If you only need a node back on the network and don’t care about preserving its
own history, skip the restore and let it fast-sync from a healthy peer.
Fast-sync (rebuild from a peer)
A node with little or no local state rebuilds from a peer’s QMDB snapshot over
two RPC endpoints (see the RPC API reference):
GET /state/snapshot — returns the latest checkpoint metadata:
height, range_start, op_count, ops_root (MMR root of the operations),
and canonical_root (the state root at that height). Returns 404 if the
node has not recorded a snapshot yet.
GET /state/operations?size=<n>&start=<i>&max=<m> — streams a
binary (commonware-codec) batch of state operations plus an MMR range proof.
The client loops, advancing start, until it has replayed every operation up
to op_count, verifying each batch against ops_root.
# Inspect a peer's latest snapshot
curl -s http://<peer>:<rpc_port>/state/snapshot
Both endpoints are per-IP rate-limited (default 5 req/s, tunable via
STATE_SYNC_RATE_PER_SEC). A syncing node is granted a 10× longer consensus
activity timeout so it isn’t dropped while catching up.
Watch block_height on /health/detailed rise toward the network tip to
confirm sync progress (there is no separate percent-complete field — see the
note on the synced flag).

§ **RECORDS SHOWN**:

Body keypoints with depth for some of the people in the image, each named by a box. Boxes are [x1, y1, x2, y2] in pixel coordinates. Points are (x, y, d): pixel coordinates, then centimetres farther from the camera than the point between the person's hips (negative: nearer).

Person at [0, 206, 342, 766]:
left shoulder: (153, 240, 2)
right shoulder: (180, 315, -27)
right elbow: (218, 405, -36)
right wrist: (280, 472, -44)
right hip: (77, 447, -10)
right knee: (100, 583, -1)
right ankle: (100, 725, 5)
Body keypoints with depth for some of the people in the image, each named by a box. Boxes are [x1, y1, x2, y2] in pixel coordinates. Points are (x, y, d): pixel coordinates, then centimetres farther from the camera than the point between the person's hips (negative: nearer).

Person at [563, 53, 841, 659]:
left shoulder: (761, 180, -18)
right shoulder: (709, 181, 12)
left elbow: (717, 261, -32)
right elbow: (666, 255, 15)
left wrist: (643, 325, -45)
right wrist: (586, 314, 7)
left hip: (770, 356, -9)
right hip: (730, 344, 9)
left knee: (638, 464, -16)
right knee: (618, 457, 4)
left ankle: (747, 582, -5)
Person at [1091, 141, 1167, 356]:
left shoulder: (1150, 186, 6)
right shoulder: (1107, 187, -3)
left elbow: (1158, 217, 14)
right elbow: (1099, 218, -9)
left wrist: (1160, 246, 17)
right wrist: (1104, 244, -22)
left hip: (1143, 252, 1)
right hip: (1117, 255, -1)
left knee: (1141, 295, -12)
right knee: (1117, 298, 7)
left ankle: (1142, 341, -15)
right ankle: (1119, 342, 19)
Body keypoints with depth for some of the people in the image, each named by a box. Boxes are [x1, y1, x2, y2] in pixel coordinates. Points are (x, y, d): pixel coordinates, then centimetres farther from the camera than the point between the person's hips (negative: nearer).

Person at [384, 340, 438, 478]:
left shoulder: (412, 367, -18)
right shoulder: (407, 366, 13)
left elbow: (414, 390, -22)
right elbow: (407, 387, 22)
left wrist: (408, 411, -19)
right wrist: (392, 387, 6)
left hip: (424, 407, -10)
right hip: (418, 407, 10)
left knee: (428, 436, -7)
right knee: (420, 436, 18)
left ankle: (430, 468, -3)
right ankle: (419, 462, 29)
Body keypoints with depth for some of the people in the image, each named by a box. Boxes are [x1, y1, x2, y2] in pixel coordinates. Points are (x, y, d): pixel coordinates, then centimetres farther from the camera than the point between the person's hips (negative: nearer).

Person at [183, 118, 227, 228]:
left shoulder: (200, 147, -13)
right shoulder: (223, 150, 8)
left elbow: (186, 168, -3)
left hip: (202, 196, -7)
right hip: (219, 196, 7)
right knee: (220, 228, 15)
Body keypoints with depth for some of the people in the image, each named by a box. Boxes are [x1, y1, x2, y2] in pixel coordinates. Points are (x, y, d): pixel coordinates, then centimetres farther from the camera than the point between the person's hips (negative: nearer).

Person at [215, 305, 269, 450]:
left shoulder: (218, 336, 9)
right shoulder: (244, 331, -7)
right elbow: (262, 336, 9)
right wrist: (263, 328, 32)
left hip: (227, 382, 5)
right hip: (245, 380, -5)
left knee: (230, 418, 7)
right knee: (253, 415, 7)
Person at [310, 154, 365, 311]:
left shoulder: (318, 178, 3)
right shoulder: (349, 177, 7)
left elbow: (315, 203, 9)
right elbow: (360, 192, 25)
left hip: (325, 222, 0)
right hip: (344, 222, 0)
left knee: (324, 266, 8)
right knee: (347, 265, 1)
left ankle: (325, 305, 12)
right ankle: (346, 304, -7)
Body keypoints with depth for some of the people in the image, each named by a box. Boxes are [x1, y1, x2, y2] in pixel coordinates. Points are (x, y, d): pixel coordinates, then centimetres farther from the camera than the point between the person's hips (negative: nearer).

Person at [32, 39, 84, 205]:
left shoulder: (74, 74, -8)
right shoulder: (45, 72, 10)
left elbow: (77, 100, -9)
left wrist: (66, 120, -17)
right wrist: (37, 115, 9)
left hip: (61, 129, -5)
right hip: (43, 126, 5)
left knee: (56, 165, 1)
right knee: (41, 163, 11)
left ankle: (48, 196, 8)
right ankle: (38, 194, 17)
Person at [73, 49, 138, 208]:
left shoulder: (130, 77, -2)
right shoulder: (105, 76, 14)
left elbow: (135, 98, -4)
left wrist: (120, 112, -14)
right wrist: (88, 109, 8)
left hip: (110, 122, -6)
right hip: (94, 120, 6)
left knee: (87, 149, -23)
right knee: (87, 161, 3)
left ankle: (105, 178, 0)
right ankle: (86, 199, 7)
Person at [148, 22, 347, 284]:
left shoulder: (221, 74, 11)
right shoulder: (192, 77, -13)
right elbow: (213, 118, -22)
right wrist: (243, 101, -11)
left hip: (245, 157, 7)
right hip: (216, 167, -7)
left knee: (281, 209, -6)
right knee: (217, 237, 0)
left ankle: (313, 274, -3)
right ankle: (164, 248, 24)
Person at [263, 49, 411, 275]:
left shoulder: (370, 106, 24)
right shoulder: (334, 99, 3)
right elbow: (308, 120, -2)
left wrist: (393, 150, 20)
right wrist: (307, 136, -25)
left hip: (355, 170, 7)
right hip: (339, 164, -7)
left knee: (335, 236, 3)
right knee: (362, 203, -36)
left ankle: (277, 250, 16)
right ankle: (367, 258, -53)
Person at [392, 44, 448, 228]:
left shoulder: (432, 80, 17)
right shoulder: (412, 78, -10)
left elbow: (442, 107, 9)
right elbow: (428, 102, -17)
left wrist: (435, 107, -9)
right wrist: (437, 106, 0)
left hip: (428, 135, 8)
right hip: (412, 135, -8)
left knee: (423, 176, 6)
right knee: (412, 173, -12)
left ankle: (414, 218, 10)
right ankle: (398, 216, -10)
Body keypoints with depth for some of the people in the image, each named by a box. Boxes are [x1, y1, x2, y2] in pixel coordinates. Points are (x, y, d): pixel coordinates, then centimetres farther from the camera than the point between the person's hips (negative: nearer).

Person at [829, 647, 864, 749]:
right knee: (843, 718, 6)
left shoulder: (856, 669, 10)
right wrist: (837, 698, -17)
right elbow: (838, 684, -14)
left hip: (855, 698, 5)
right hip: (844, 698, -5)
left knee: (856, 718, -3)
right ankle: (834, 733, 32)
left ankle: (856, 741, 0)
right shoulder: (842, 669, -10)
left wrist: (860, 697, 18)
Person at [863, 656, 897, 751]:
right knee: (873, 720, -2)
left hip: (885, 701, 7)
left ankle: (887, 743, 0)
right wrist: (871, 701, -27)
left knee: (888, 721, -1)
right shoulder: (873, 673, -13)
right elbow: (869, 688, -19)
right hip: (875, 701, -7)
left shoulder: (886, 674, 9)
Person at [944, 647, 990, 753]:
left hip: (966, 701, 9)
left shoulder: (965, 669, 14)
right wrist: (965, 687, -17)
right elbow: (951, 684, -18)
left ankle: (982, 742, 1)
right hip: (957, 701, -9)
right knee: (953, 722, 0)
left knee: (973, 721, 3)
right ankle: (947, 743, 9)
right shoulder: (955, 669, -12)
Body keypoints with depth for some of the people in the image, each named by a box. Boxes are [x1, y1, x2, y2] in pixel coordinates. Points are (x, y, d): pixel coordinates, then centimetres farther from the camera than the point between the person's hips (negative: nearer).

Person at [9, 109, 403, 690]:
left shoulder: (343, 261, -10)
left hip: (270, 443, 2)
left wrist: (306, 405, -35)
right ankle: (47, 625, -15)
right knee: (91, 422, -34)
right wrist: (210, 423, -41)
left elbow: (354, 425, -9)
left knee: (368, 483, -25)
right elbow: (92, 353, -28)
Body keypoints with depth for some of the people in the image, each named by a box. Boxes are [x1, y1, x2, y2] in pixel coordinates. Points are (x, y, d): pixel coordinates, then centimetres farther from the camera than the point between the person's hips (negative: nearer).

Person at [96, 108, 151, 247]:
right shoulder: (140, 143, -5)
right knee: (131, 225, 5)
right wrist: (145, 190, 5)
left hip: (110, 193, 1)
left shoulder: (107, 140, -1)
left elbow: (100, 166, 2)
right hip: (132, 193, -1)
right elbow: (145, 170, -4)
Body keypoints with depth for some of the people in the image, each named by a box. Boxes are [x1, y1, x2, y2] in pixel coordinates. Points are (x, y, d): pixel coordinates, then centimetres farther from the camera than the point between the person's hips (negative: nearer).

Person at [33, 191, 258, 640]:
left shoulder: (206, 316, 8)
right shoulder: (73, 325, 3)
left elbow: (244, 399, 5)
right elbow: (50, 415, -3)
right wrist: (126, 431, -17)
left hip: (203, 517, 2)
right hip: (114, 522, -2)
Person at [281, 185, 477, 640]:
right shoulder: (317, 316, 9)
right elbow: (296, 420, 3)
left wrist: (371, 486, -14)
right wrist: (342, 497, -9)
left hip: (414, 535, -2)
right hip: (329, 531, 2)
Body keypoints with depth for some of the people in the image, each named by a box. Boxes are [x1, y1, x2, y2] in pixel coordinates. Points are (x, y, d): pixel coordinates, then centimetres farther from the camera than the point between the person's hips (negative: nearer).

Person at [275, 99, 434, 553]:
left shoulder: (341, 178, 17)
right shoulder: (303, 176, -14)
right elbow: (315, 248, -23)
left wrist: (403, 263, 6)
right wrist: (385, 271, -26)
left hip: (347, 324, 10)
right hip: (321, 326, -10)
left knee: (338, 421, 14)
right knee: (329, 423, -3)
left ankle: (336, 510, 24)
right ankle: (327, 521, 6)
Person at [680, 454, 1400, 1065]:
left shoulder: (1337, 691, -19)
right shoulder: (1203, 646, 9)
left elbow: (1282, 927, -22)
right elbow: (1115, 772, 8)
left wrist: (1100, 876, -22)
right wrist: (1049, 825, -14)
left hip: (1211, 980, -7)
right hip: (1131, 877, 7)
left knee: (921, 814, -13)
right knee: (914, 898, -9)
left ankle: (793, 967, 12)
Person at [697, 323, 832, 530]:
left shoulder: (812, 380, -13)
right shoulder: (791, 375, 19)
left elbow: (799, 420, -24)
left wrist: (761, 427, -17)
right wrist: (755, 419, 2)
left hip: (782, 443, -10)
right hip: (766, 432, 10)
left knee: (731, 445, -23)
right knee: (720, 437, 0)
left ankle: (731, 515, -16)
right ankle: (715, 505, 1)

§ **ACTIVITY LIST**:
A – Duplicate the part of the fast-sync text starting at "If you only" and ending at "MMR range proof.".
B – Using the fast-sync text, decide whether each statement agrees with it, answering yes or no with the deciding words quoted: (i) The /state/snapshot endpoint returns 404 when the node has not yet recorded a snapshot. (ii) By default, both endpoints are rate-limited to 10 requests per second per IP. (iii) /health/detailed offers a percent-complete field for tracking sync progress.

§ **RESPONSES FOR EACH TASK**:
A –
If you only need a node back on the network and don’t care about preserving its
own history, skip the restore and let it fast-sync from a healthy peer.
Fast-sync (rebuild from a peer)
A node with little or no local state rebuilds from a peer’s QMDB snapshot over
two RPC endpoints (see the RPC API reference):
GET /state/snapshot — returns the latest checkpoint metadata:
height, range_start, op_count, ops_root (MMR root of the operations),
and canonical_root (the state root at that height). Returns 404 if the
node has not recorded a snapshot yet.
GET /state/operations?size=<n>&start=<i>&max=<m> — streams a
binary (commonware-codec) batch of state operations plus an MMR range proof.

B –
(i) Yes: "Returns 404 if the node has not recorded a snapshot yet."
(ii) No: "default 5 req/s"
(iii) No: "there is no separate percent-complete field"